#### Task description:
In the evaluations overview, which models does the LLM Judge use to rate subjective quality?
[Text provided Boundary: Start]
Skip to content

Evaluations Overview

DuraGraph Evals provides a comprehensive evaluation framework for AI agents. Test your agents automatically, collect human feedback, and monitor quality over time.

AI agents can fail in subtle ways. Evaluations help you:

  • Catch regressions before deploying to production
  • Compare versions to pick the best prompt or model
  • Monitor quality continuously in production
  • Collect feedback to improve over time

Heuristic

Rule-based checks like exact match, contains, regex, JSON validation

LLM Judge

Use GPT-4 or Claude to evaluate subjective quality

Human Feedback

Collect ratings, thumbs up/down, and comments

Comparison

A/B test between assistant versions

First, create a dataset with test cases:

Terminal window
curl -X POST http://localhost:8081/api/v1/datasets \
-H "Content-Type: application/json" \
-d '{
"name": "customer_support_cases",
"description": "Common customer support scenarios"
[Text provided Boundary: End]
[Information Boundary: Start]
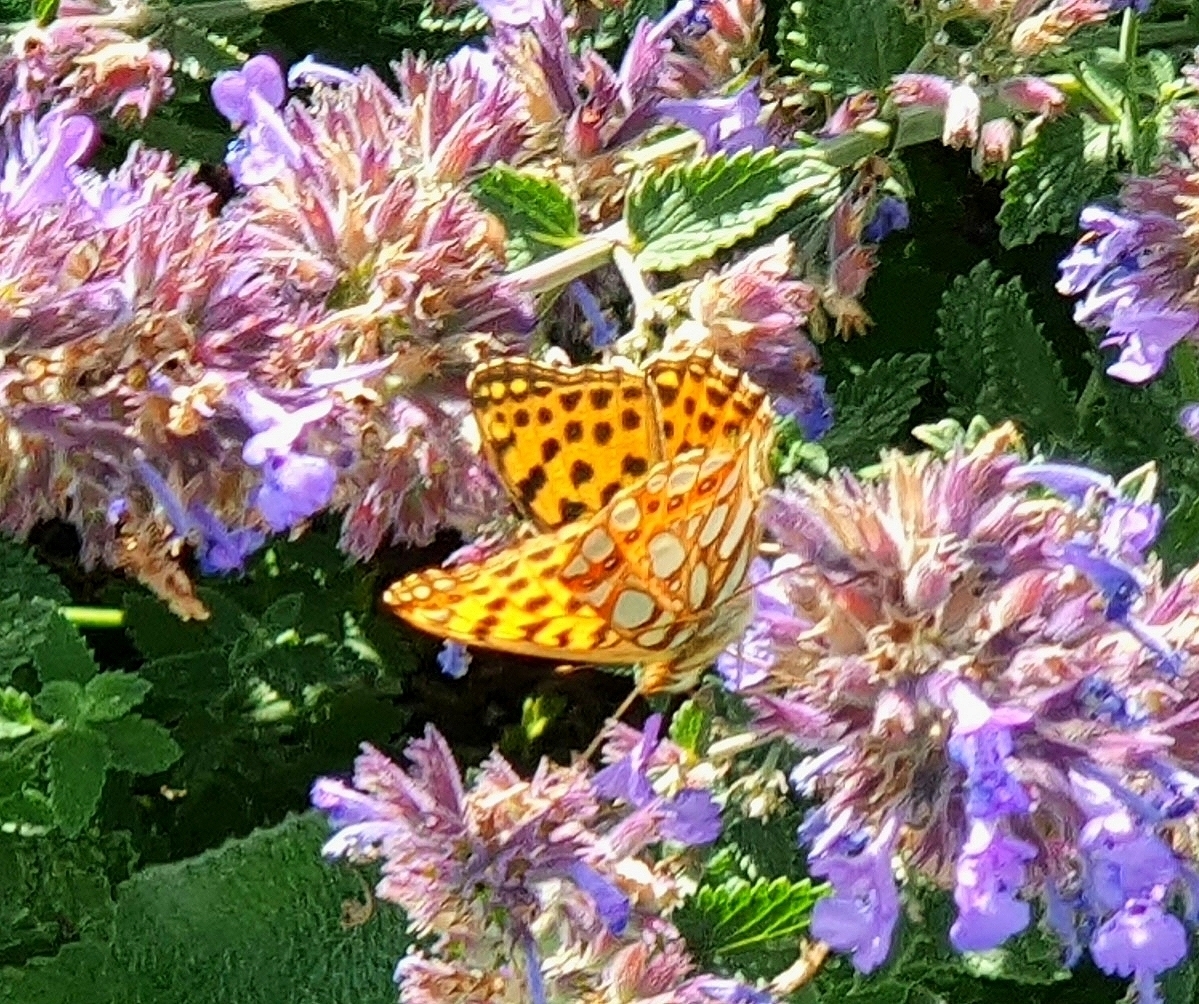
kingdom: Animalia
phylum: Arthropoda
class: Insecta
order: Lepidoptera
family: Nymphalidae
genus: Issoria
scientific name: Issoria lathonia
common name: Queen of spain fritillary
[Information Boundary: End]
#### Solution to this task:
GPT-4 or Claude.